The recommended amendment to the Constitution to introduce MMPR also aims to make operational the rule that no more than two-thirds of either gender should constitute elective positions in the National Assembly, Senate and County Assemblies. If adopted, political parties participating in an election will be required to submit a list of candidates in zebra format, female-male-female-male etc. in order of priority to be translated into seats proportionate to the number of votes garnered by each political party in an election.

These changes will raise the number of persons with disabilities to be nominated by parliamentary political parties based on their proportion of members in the National Assembly to 18 and 3 in Senate.

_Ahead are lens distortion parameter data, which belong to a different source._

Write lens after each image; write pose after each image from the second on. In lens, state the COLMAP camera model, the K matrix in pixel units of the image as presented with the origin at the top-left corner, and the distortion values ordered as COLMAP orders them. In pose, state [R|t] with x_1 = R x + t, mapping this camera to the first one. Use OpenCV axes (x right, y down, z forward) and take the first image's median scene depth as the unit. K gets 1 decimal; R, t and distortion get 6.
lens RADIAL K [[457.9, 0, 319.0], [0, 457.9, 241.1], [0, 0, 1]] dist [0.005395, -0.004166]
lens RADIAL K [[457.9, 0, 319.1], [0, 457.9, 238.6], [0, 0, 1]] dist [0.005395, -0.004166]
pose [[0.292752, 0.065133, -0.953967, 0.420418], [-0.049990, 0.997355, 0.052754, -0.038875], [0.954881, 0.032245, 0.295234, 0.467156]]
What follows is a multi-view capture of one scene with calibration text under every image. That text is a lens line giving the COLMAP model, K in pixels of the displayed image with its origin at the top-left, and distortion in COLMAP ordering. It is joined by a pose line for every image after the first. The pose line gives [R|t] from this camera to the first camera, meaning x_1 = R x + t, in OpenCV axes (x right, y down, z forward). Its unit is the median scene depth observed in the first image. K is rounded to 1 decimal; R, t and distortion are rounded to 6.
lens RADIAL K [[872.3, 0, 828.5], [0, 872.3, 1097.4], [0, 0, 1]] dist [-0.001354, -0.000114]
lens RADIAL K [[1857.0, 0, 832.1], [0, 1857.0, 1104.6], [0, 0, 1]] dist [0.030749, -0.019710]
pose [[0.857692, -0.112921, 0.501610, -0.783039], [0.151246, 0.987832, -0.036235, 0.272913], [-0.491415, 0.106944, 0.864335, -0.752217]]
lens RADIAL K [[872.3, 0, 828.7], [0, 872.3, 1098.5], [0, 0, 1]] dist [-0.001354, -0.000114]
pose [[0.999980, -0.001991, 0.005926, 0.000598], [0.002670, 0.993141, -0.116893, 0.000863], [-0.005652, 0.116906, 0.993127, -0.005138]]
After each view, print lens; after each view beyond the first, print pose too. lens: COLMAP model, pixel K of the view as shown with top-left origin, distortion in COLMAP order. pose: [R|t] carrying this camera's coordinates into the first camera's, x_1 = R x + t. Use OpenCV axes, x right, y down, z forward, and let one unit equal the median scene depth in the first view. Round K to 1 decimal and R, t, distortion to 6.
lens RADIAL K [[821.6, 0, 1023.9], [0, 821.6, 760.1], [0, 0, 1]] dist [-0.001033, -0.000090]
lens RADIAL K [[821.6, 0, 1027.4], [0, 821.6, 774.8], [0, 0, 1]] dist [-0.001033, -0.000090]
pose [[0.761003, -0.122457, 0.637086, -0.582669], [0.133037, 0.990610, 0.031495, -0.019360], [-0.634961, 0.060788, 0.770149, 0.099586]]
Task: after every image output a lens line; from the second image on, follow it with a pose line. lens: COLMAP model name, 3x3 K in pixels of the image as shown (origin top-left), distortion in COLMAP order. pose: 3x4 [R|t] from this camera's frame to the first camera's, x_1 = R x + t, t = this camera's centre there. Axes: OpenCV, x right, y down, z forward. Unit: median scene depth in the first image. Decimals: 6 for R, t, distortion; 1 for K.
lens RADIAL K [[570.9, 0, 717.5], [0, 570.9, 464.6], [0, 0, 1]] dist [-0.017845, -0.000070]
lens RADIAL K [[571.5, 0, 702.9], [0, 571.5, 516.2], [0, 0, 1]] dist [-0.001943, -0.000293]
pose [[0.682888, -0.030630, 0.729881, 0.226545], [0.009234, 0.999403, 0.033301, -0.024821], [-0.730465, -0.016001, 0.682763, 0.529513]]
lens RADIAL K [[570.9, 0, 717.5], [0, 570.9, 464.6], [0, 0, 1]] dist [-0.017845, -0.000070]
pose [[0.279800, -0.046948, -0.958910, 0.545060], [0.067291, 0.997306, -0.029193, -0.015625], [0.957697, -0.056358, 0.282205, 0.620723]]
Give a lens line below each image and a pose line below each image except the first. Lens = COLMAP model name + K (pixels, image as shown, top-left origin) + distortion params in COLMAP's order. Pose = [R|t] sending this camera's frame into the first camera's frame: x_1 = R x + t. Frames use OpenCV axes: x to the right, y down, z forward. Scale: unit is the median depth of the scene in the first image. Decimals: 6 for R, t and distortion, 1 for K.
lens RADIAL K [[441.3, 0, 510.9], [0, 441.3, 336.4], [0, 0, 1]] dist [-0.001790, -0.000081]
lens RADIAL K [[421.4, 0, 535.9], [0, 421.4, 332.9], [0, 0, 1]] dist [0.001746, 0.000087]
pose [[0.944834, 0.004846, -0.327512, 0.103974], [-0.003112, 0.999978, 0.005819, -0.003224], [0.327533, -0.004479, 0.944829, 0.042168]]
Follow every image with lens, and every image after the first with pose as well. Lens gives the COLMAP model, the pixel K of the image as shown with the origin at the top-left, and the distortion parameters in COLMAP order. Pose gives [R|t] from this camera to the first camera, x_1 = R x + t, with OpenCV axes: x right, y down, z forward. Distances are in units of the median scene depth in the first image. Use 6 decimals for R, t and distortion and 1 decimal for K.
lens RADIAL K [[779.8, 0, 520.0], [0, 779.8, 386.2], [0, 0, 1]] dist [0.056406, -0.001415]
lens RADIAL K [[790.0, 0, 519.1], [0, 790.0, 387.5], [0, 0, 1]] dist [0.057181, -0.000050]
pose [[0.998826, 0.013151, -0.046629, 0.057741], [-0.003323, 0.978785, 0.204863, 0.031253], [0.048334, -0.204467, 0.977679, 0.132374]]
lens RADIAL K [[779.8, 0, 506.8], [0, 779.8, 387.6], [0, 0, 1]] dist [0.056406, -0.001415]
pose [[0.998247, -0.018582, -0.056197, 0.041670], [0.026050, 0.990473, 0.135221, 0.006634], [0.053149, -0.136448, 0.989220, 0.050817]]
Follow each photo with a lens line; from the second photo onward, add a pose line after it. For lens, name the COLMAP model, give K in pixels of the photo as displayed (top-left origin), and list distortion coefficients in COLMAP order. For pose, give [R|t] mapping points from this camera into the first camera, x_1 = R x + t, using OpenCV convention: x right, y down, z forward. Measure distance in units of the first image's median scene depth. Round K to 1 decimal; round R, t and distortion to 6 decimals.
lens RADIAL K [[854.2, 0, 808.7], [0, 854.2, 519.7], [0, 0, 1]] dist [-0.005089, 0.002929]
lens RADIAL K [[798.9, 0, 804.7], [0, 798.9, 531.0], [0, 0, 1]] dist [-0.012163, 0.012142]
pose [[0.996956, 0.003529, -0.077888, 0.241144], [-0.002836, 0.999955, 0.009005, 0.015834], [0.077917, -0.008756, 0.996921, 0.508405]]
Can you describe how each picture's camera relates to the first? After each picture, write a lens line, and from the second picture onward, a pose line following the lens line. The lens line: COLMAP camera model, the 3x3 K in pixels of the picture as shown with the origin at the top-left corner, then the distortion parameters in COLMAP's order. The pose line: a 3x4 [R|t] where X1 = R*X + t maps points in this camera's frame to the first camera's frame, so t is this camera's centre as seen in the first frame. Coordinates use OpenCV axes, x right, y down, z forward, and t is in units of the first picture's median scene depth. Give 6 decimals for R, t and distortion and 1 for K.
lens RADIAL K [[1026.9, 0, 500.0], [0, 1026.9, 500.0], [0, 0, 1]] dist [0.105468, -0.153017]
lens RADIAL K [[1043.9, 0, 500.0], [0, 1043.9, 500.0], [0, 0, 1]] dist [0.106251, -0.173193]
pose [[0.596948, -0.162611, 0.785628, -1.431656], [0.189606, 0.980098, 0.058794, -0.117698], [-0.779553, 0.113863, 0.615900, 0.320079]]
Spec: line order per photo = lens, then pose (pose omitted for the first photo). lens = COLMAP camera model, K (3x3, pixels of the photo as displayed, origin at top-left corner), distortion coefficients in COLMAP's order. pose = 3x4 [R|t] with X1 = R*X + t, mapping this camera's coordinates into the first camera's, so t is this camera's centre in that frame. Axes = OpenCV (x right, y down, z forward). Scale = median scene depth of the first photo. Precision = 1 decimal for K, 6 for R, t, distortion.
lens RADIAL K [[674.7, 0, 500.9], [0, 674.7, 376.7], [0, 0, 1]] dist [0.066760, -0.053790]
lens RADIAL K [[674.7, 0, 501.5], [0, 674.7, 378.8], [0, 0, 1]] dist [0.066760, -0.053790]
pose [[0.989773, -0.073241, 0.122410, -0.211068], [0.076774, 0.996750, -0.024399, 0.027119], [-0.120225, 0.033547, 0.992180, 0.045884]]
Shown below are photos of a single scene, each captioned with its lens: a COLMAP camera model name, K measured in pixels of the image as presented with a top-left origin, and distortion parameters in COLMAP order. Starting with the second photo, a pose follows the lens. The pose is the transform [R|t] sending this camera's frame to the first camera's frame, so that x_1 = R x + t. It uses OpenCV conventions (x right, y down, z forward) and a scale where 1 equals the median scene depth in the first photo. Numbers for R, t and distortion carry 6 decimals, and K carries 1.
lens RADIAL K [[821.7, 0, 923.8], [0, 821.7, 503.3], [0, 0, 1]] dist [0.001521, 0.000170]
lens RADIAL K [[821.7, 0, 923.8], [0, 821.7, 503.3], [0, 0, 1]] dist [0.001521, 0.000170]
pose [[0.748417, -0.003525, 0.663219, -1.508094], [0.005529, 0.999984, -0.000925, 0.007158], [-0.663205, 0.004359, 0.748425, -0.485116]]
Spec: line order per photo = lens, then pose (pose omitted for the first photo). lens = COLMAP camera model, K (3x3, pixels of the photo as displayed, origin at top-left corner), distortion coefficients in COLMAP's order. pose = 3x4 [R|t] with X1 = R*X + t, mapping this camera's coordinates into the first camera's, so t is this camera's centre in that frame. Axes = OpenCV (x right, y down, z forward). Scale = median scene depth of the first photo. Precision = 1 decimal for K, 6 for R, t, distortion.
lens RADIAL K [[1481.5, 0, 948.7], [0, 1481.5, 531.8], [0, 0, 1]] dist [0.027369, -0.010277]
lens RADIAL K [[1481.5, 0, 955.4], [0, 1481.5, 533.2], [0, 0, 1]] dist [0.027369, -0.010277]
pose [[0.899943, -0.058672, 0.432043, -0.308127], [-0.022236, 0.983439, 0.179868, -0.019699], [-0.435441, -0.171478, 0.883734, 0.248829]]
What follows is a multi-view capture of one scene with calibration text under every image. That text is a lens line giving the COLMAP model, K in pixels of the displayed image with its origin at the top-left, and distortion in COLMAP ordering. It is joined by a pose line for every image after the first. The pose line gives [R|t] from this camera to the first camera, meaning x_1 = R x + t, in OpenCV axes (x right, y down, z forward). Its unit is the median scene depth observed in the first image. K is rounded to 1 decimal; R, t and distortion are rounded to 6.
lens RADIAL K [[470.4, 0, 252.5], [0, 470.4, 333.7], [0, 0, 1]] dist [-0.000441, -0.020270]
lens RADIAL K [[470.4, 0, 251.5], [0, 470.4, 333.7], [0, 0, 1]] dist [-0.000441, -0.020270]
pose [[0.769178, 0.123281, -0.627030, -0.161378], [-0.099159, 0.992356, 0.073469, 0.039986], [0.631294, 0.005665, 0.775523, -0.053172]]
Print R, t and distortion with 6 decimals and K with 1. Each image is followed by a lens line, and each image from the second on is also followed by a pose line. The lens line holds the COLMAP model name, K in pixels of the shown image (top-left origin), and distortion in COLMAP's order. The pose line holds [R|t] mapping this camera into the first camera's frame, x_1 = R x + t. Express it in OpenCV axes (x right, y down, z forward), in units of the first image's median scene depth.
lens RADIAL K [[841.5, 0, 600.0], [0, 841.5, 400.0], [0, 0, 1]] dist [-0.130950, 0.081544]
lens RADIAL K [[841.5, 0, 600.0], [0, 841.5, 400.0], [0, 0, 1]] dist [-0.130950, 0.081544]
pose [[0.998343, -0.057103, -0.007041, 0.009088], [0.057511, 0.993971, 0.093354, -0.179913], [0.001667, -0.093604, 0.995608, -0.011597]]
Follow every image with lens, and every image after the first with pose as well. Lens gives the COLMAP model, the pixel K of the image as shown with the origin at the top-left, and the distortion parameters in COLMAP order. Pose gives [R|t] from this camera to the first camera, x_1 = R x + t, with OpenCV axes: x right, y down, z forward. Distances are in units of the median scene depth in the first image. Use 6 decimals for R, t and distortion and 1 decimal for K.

Finally, it is heartwarming to see and witness the now popularly known Gen Z coming out in large numbers to entirely reject the Finance Bill 2024 and insist on full implementation of the Constitution and realisation of human rights for all.

The cost of living is extremely high, with the majority of Kenyans unable to fend for themselves and their families. The Finance Act 2023 introduced the housing tax and other statutory deductions from workers’ salaries including increasing VAT on commodities and fuel, which has greatly undermined Kenyans capacity to live a decent life. This Finance Bill 2024 seems like the last straw for struggling Kenyans.

This is why the youth who are more than 55% (millennials and Generation Z) came out in large numbers to force the government to recall in entirety this Bill and rethink its taxation measures. I hope the government listens very carefully to these demands.

For us elder activists, knowing a constitution is useless without implementation, celebrate and fully support Gen Z campaign in their campaign.